For the data below, the lines that hold "один" should be counted; only the resulting number is expected.

### Provided records ###

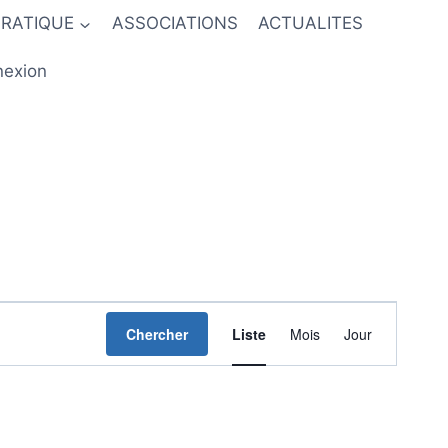
PRATIQUE
ASSOCIATIONS
ACTUALITES
exion
Navigation
Chercher
Liste
Mois
Jour
de
vues
Évènement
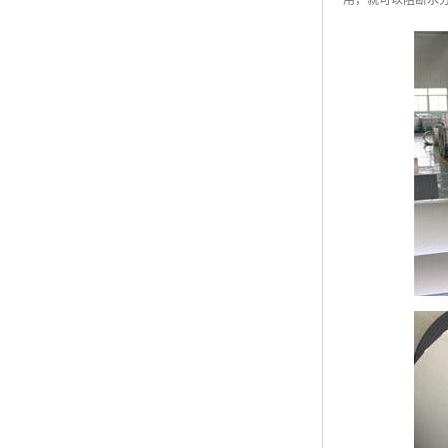
用，就可以阻断水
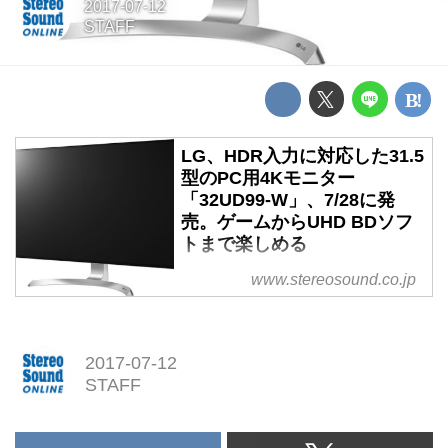
2017-07-12
STAFF
LG、HDR入力に対応した31.5
型のPC用4Kモニター
「32UD99-W」、7/28に発
売。ゲームからUHD BDソフ
トまで楽しめる
LG、HDR入力に対応した31.5型
www.stereosound.co.jp
のPC用4Kモニター「32UD99-
W」、7/28に発売。ゲームから
UHD BDソフトまで楽しめる
2017-07-12
STAFF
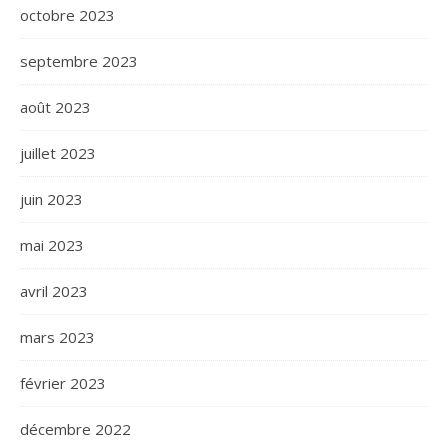
octobre 2023
septembre 2023
août 2023
juillet 2023
juin 2023
mai 2023
avril 2023
mars 2023
février 2023
décembre 2022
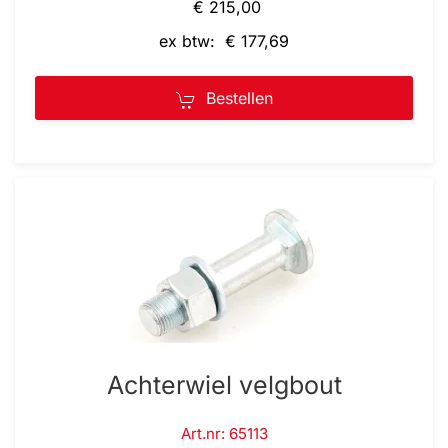
€ 215,00
ex btw: € 177,69
Bestellen
Achterwiel velgbout
Art.nr: 65113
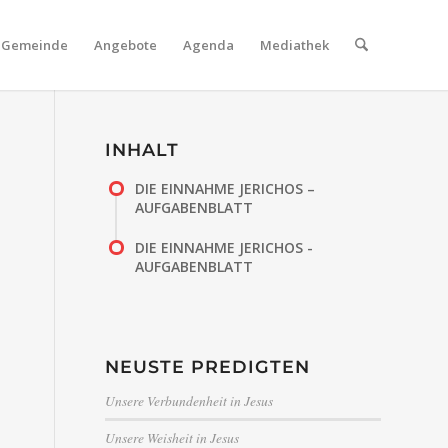
Gemeinde
Angebote
Agenda
Mediathek
INHALT
DIE EINNAHME JERICHOS –
AUFGABENBLATT
DIE EINNAHME JERICHOS -
AUFGABENBLATT
NEUSTE PREDIGTEN
Unsere Verbundenheit in Jesus
Unsere Weisheit in Jesus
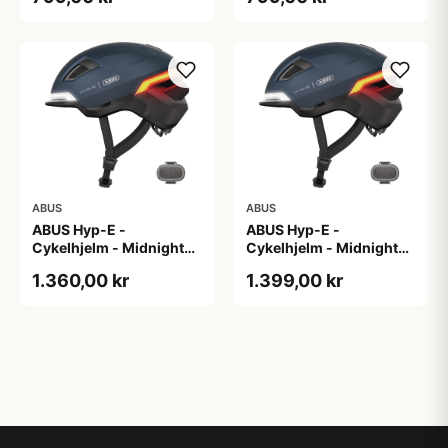
ABUS
ABUS
ABUS Hyp-E -
ABUS Hyp-E -
Cykelhjelm - Midnight
Cykelhjelm - Midnight
Blue - Str. L / 57-61 cm
Blue - Str. M / 54-58 cm
1.360,00 kr
1.399,00 kr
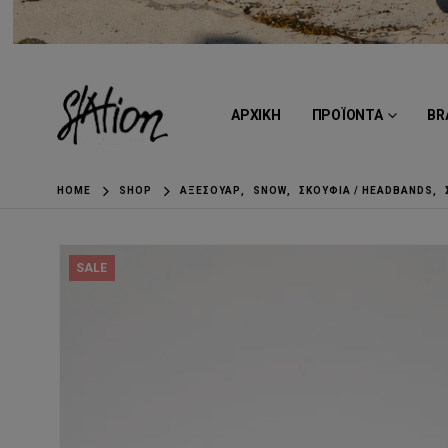
ΑΡΧΙΚΗ
ΠΡΟΪΟΝΤΑ
BR
HOME
SHOP
ΑΞΕΣΟΥΆΡ
,
SNOW
,
ΣΚΟΎΦΙΑ / HEADBANDS
,
SALE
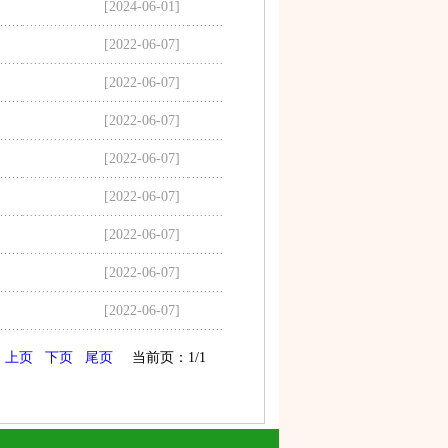
[2024-06-01]
[2022-06-07]
[2022-06-07]
[2022-06-07]
[2022-06-07]
[2022-06-07]
[2022-06-07]
[2022-06-07]
[2022-06-07]
上页
下页
尾页
当前页：1/1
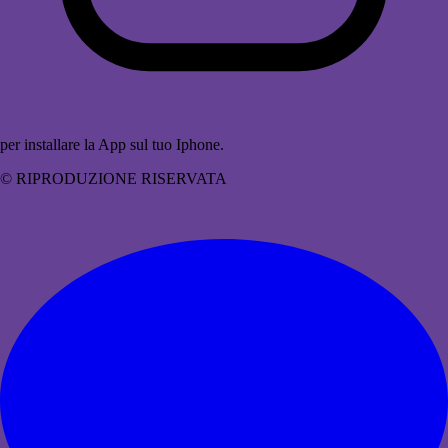
per installare la App sul tuo Iphone.
© RIPRODUZIONE RISERVATA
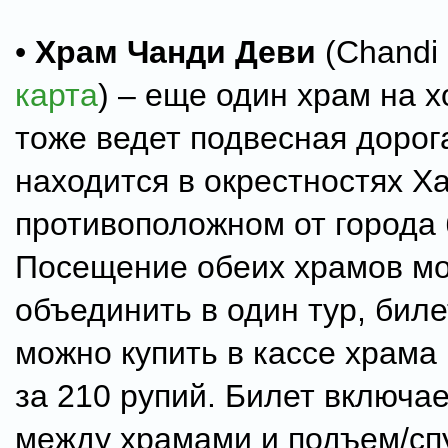
•
Храм Чанди Деви
(Chandi 
карта
) – еще один храм на х
тоже ведет подвесная дорог
находится в окрестностях Х
противоположном от города 
Посещение обеих храмов м
объединить в один тур, биле
можно купить в кассе храма
за 210 рупий. Билет включа
между храмами и подъем/сп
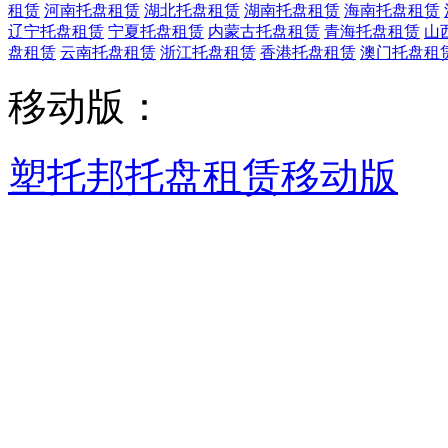
租赁
河南托盘租赁
湖北托盘租赁
湖南托盘租赁
海南托盘租赁
辽宁托盘租赁
宁夏托盘租赁
内蒙古托盘租赁
青海托盘租赁
山
盘租赁
云南托盘租赁
浙江托盘租赁
香港托盘租赁
澳门托盘租
移动版：
塑托邦托盘租赁移动版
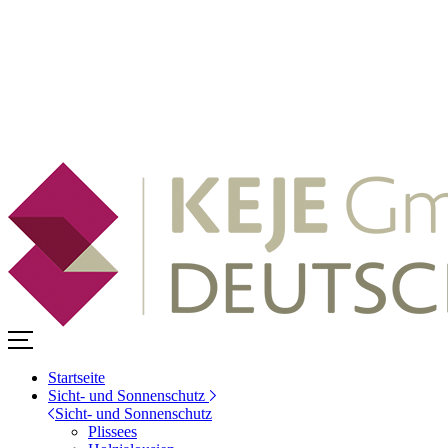
Startseite
Sicht- und Sonnenschutz
Sicht- und Sonnenschutz
Plissees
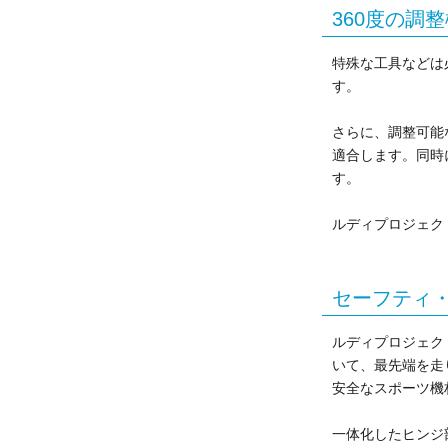
360度の調
特殊な工具などは
す。
さらに、調整可能
適合します。同時
す。
ルディプロジェク
セーフティ
ルディプロジェク
いて、最先端を走
安全なスポーツ機
一体化したヒンジ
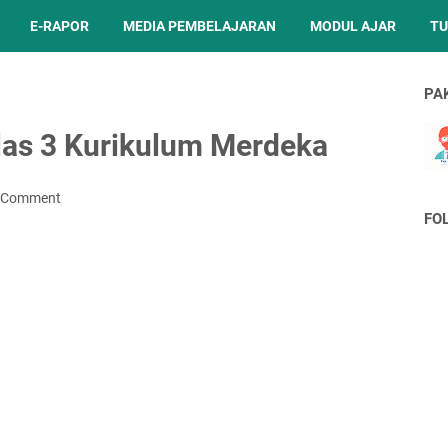
E-RAPOR
MEDIA PEMBELAJARAN
MODUL AJAR
TU
PA
las 3 Kurikulum Merdeka
a Comment
FO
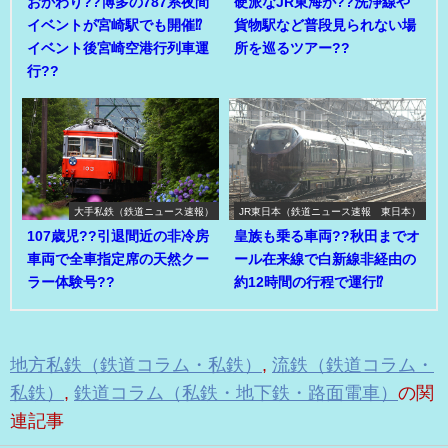
おかわり??博多の787系夜間
硬派なJR東海が??洗浄線や
イベントが宮崎駅でも開催⁉
貨物駅など普段見られない場
イベント後宮崎空港行列車運
所を巡るツアー??
行??
大手私鉄（鉄道ニュース速報）
JR東日本（鉄道ニュース速報 東日本）
107歳児??引退間近の非冷房
皇族も乗る車両??秋田までオ
車両で全車指定席の天然クー
ール在来線で白新線非経由の
ラー体験号??
約12時間の行程で運行⁉
地方私鉄（鉄道コラム・私鉄）
,
流鉄（鉄道コラム・
私鉄）
,
鉄道コラム（私鉄・地下鉄・路面電車）
の関
連記事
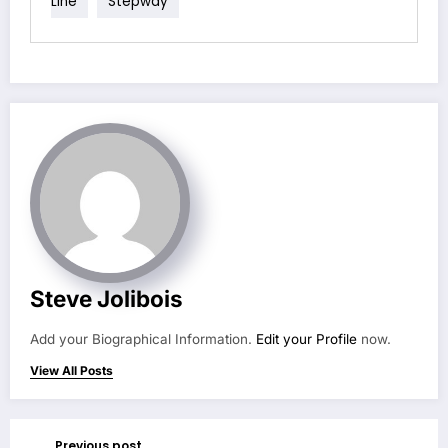
Line
Stepway
Steve Jolibois
Add your Biographical Information.
Edit your Profile
now.
View All Posts
Previous post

###

_Exercise solution_
2